Understanding What Your Dog Is Telling You

Sensitive Sniff Test

As the old saying goes, the nose knows — especially with pooches.

“Dogs are capable of sniffing everything from drugs to electricity,” says Dr. Michael A. Selmer, DVM, of the Advanced Animal Care Center in Huntington, N.Y. “Recent studies suggest that they may even be capable of detecting human illnesses, like epilepsy and cancer, with their noses.” In fact, when asked to sniff out colon cancer in a recent study, canines were 90 percent accurate or “just below what a colonoscopy is able to do,” adds Dr. Benson.

So what makes Fido such a super sniffer? According to Dr. Selmer, a dog’s olfactory glands are about four times larger than ours, and their brain is about 10 times smaller. “This means that your dog’s brain has 40 times as much of its brain devoted to smell than we do,” he says, adding that a dog’s sense of smell is estimated to be 100,000 times better than his human owner.

This is partly why dogs are often attributed psychic powers — but it’s more that their noses know no bounds.

A dog can smell fear — or at least the pheromones that are released when we’re afraid, says Dr. Selmer. “Sniffing chamomile can make your dog calmer, whereas peppermint can make him more excited,” adds Dr.

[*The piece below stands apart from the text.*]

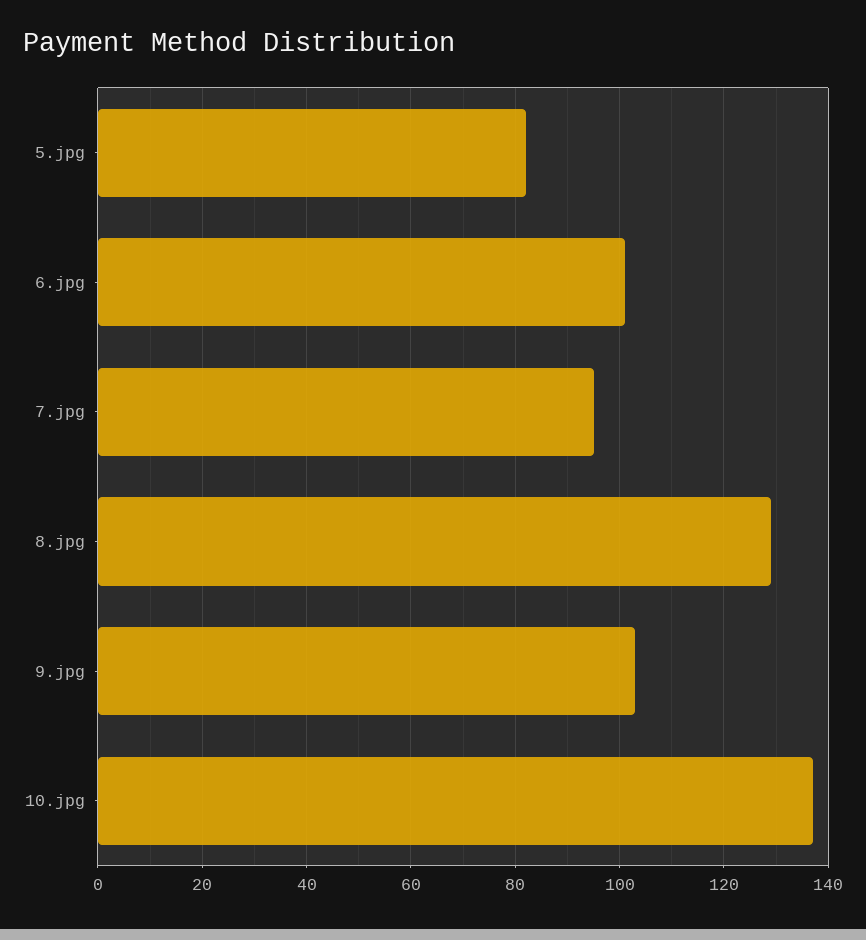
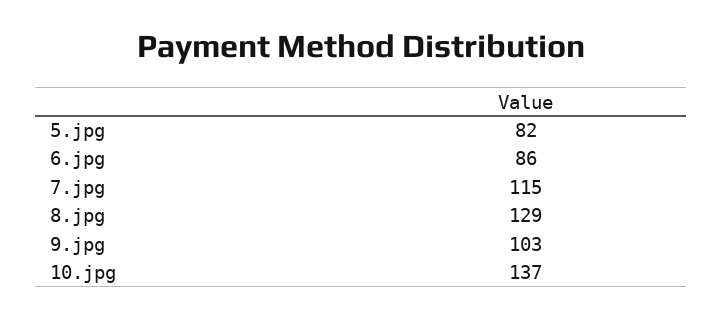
6.jpg: 100 -> 86
7.jpg: 95 -> 115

Selmer. “All these things make him one special creature.” (Though be sure to speak with your own vet before trying any kind of aromatherapy with your dog.)

Can You Hear Me Now? The ABCs of the Canine Bark

Dog barking at a tree
Canines bark for a variety of reasons, including fear and even to sound an alarm call.

Barks are expressions of emotion,” says Pryor. “An animal can bark because he's alarmed, and that’s the ‘stranger danger’ bark. And an animal can bark because he's calling for help.”

And then there’s that most domesticated of barks: “Animals often learn to bark to get you to do something,” says Pryor. “That’s called ‘demand barking,’ and this is definitely something you don’t want to encourage.”

Howling, on the other hand, is a more primitive habit. “That’s a more instinctive type of behavior,” explains Hallgren. “Dogs are born with it.” Baying at the moon — or a neighbor’s Cockapoo — may hark back to an innate need to strengthen pack bonds. Wolves, for instance, will wake up and howl in unison before heading off to hunt.

One thing that always precedes howling is what experts call a “key stimulus,” such as another dog or a fire engine. In other words, there’s usually a good reason why a dog lets loose.

But if he starts to howl when no one is home, it may be your behavior that needs changing. “The dog is calling you and asking you to come home,” says Hallgren. “It’s a symptom that he feels lonely.”

Of course, there is one ubiquitous bark that can (and should) be corrected — barking at the door. “This is a bark we treat totally wrong,” says Hallgren. “We rush after the dog, and try to silence him.” The problem with this approach? When the dog hears the doorbell, he wants the whole pack to go with him because he knows there’s strength in numbers.

Instead, Hallgren advises dog owners to equip everyone who passes through the door with a treat, so that the dog learns to equate the doorbell with a reward for good behavior. In other words, take a wag the dog approach to bark management.